[Saved entries]
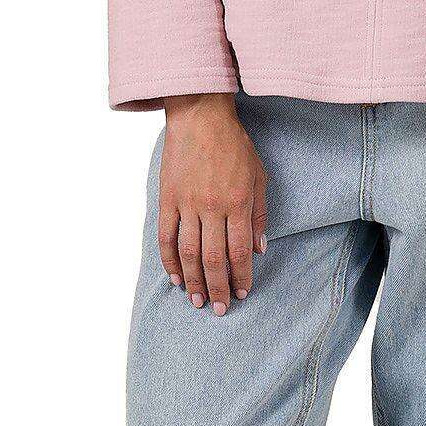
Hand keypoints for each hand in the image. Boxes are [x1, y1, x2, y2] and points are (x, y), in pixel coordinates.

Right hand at [159, 93, 267, 312]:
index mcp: (238, 202)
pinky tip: (175, 277)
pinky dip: (169, 260)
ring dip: (194, 281)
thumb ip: (259, 213)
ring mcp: (187, 203)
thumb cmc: (234, 145)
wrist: (201, 117)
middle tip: (220, 309)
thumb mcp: (258, 175)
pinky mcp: (167, 198)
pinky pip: (166, 237)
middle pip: (213, 259)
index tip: (242, 294)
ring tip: (198, 300)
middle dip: (218, 288)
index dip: (241, 277)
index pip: (239, 251)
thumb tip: (259, 249)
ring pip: (188, 253)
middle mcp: (212, 206)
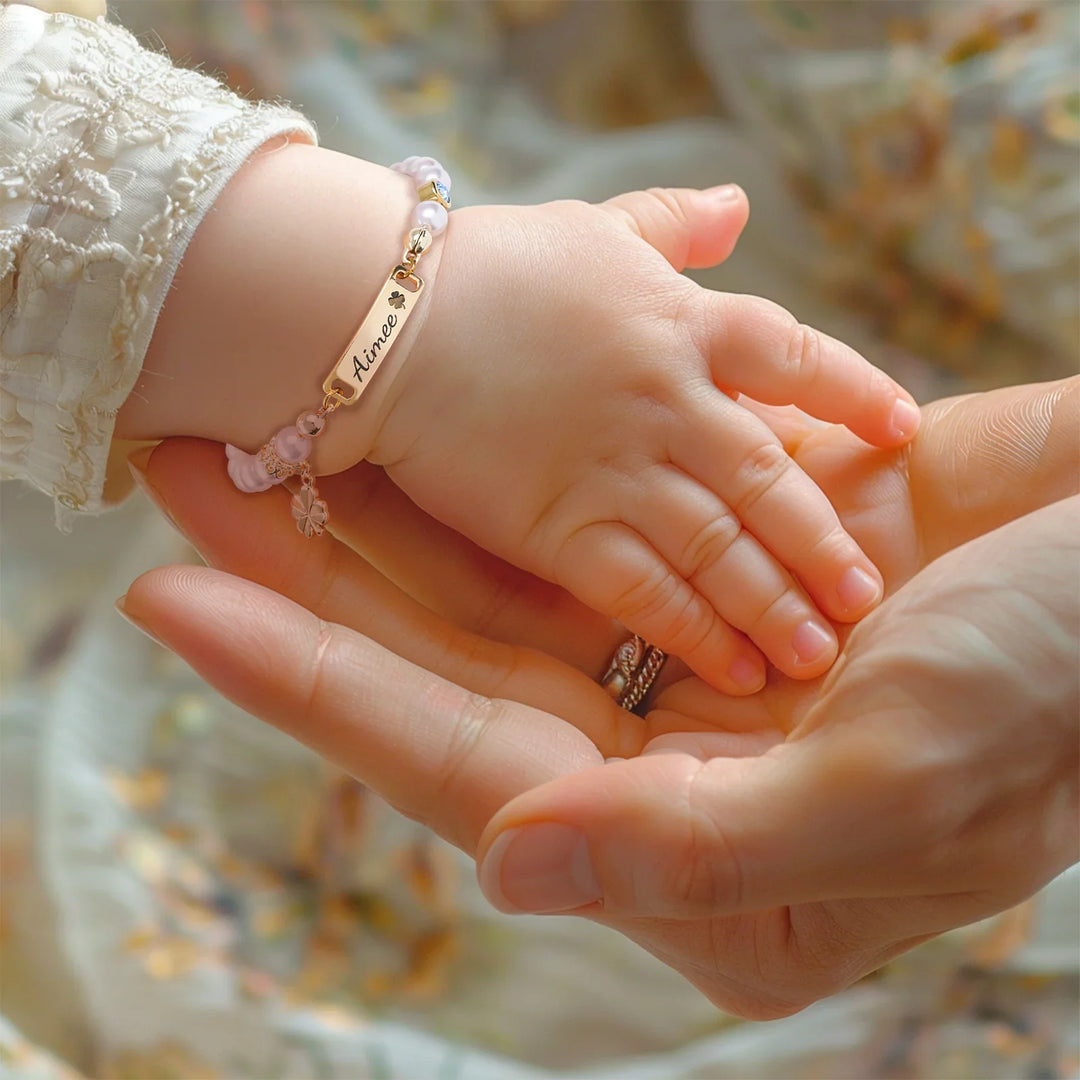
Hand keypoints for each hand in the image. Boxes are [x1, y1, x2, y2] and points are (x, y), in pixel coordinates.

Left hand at [119, 376, 1076, 1016]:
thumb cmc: (1062, 691)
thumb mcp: (904, 776)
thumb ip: (703, 843)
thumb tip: (509, 862)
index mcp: (692, 844)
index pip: (454, 758)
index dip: (311, 679)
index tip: (176, 602)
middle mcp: (661, 752)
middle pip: (442, 656)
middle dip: (308, 573)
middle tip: (183, 485)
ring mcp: (676, 647)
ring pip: (489, 574)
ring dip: (378, 504)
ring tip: (261, 432)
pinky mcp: (703, 560)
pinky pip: (562, 513)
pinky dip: (485, 467)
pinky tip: (407, 416)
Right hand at [368, 187, 919, 690]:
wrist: (383, 320)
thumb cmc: (486, 269)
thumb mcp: (594, 230)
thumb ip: (671, 226)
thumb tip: (737, 204)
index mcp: (683, 323)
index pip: (798, 358)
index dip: (857, 393)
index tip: (903, 429)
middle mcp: (669, 401)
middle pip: (772, 479)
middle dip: (822, 540)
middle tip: (866, 594)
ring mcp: (619, 469)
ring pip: (720, 547)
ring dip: (774, 601)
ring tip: (818, 649)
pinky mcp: (560, 529)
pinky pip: (644, 590)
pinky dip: (693, 631)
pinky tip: (732, 668)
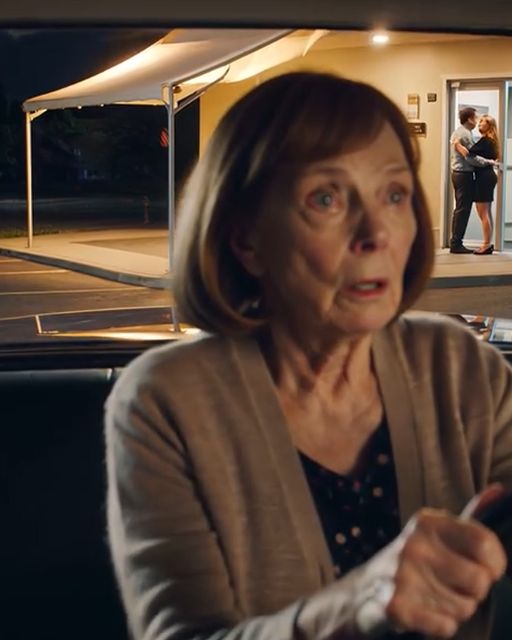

[Work task]: To complete this exercise, transcribe exactly the lines above from the one that holds "index mcp: (238, 202)" through the one that holds "thumb mcp: (904, 776)". Pictures stay out.

[Reply to the task]:
index mcp: (238, 202)
pinky tip: (175, 277)
pinky dip: (169, 260)
ring dip: (194, 281)
thumb ip: (259, 213)
ring mcp: (187, 203)
thumb cmc: (234, 145)
wrist: (201, 117)
middle tip: (220, 309)
thumb mcp: (258, 175)
pinky mcp: (167, 198)
pinky pip: (166, 237)
middle pip: (213, 259)
index tip: (242, 294)
ring tip: (198, 300)
middle dip: (218, 288)
index dip: (241, 277)
index pip: (239, 251)
thumb tip: (259, 249)
ring pip: (188, 253)
middle mcp: (212, 206)
Hand keypoints for each hand in the image. Boxes are [x1, y1, x2, y2] and points are (x, y), in pixel coordinates.

Left hand at [119, 376, 1076, 1016]:
thumb cmc: (1062, 691)
thumb mcp: (904, 776)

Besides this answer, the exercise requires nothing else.